Introduction: Alzheimer’s disease (AD) is the most common cause of dementia globally and imposes a growing burden on healthcare systems.
Historical background: Alois Alzheimer reported the first case of AD in 1907, describing “particular changes in cortical cell clusters” on brain biopsy and attributing the patient’s behavioral changes to these lesions.

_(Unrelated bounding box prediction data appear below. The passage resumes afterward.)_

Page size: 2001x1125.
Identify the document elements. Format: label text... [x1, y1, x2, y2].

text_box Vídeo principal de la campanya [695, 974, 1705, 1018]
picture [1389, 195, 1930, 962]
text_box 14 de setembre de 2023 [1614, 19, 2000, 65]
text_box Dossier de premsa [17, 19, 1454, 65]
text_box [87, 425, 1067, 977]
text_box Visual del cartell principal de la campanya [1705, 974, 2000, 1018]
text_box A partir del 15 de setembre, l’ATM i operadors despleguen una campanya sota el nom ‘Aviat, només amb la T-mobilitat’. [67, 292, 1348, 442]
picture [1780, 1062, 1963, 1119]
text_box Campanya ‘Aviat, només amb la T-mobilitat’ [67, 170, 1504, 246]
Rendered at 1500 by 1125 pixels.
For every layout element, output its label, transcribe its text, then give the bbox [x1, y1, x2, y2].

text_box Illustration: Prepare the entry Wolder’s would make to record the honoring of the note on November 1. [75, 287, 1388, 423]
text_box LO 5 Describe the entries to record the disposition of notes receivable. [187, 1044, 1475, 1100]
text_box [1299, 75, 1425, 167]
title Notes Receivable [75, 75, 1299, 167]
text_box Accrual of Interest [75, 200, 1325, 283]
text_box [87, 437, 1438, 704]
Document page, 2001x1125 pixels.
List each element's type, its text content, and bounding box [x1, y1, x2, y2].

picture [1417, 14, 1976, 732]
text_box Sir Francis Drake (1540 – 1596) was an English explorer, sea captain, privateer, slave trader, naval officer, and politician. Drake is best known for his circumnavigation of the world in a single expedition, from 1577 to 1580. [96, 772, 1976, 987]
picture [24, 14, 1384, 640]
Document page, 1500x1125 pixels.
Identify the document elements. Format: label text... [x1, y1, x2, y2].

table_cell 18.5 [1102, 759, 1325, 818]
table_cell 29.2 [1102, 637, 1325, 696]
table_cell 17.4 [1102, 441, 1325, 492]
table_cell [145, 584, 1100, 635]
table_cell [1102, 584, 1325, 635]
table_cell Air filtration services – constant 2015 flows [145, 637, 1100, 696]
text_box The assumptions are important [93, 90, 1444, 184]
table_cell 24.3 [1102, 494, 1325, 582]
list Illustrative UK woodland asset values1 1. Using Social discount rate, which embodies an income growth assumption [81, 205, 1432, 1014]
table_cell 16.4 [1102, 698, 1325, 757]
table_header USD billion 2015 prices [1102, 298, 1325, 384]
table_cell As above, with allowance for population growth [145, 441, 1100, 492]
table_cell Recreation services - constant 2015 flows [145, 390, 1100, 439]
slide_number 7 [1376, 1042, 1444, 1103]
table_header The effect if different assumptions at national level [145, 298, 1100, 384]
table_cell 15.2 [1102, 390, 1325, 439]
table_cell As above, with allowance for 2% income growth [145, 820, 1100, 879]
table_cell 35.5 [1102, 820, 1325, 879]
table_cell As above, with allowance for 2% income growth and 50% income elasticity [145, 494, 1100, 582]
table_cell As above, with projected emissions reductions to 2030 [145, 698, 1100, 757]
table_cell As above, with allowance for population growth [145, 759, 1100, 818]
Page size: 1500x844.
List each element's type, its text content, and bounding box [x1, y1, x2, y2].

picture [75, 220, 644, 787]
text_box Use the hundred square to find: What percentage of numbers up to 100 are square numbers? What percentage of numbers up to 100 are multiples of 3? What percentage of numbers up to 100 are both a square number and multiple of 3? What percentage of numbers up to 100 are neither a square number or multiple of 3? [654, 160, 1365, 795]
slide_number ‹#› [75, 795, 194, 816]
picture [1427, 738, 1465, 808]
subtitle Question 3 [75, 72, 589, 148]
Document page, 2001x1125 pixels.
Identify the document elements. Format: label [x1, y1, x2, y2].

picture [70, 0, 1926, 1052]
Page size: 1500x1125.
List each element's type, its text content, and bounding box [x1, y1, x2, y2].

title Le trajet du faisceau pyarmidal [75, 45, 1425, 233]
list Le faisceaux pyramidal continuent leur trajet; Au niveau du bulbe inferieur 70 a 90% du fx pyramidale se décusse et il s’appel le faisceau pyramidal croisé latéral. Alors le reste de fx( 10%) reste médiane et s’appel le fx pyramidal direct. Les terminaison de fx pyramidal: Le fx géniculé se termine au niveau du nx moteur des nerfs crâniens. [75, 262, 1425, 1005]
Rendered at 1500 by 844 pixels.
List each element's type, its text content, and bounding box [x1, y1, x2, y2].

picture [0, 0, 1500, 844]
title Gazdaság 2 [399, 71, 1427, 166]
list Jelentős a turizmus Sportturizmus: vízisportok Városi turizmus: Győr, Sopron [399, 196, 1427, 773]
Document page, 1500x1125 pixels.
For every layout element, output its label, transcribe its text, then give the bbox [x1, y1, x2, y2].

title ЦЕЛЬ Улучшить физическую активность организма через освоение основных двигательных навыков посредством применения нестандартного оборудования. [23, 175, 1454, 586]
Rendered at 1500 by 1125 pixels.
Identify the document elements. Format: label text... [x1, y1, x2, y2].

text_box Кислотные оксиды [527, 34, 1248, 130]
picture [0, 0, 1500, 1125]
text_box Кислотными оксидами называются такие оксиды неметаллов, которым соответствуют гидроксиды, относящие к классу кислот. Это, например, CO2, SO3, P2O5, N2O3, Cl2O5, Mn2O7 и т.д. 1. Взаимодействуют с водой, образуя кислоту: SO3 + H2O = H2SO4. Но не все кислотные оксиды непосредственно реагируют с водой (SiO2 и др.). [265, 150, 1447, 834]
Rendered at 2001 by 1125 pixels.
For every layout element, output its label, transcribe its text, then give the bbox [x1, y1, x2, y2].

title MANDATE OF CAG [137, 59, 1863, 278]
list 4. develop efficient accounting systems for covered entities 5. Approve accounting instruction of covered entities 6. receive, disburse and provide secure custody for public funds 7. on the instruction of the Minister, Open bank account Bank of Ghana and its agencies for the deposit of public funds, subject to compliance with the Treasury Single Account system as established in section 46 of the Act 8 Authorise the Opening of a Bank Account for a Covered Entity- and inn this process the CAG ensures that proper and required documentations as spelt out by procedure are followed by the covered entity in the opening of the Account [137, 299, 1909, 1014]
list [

Pathogenesis: AD is a complex, multifactorial, neurodegenerative disease implicating the interactions of one’s genetic makeup, education, age, and environment. Currently the most accepted theory for the development of AD is the amyloid cascade hypothesis, which attributes clinical signs/symptoms to the overwhelming presence of amyloid beta (Ab) peptides, leading to increased deposition into amyloid plaques and the eventual result of neuronal damage.
Presentation: The most common presentation of those with AD involves an elderly individual with gradual decline in memory centered cognitive decline.
Testing: Though AD remains a clinical diagnosis, imaging such as fluorodeoxyglucose positron emission tomography (PET) and amyloid PET and biomarkers in cerebrospinal fluid (CSF) can be helpful in evaluating some patients.
Histology: The histology of AD is composed primarily of extracellular amyloid plaques consisting of misfolded Ab peptides and intracellular neurofibrillary tangles consisting of hyperphosphorylated tau. Eventually, these lead to gross anatomical findings of atrophy diffusely.
Treatment: Current pharmaceutical treatment available for AD include cholinesterase inhibitors as well as memantine. Other aims include increasing one’s cognitive reserve and providing a nutritional approach to prevent or slow the progression of disease.
Future Directions: Most therapeutics in development are intended to achieve disease modification by targeting amyloid plaques or neurofibrillary tangles of tau. There is increasing focus on identifying and prophylactically treating patients with preclinical AD and individuals with risk factors for cognitive decline.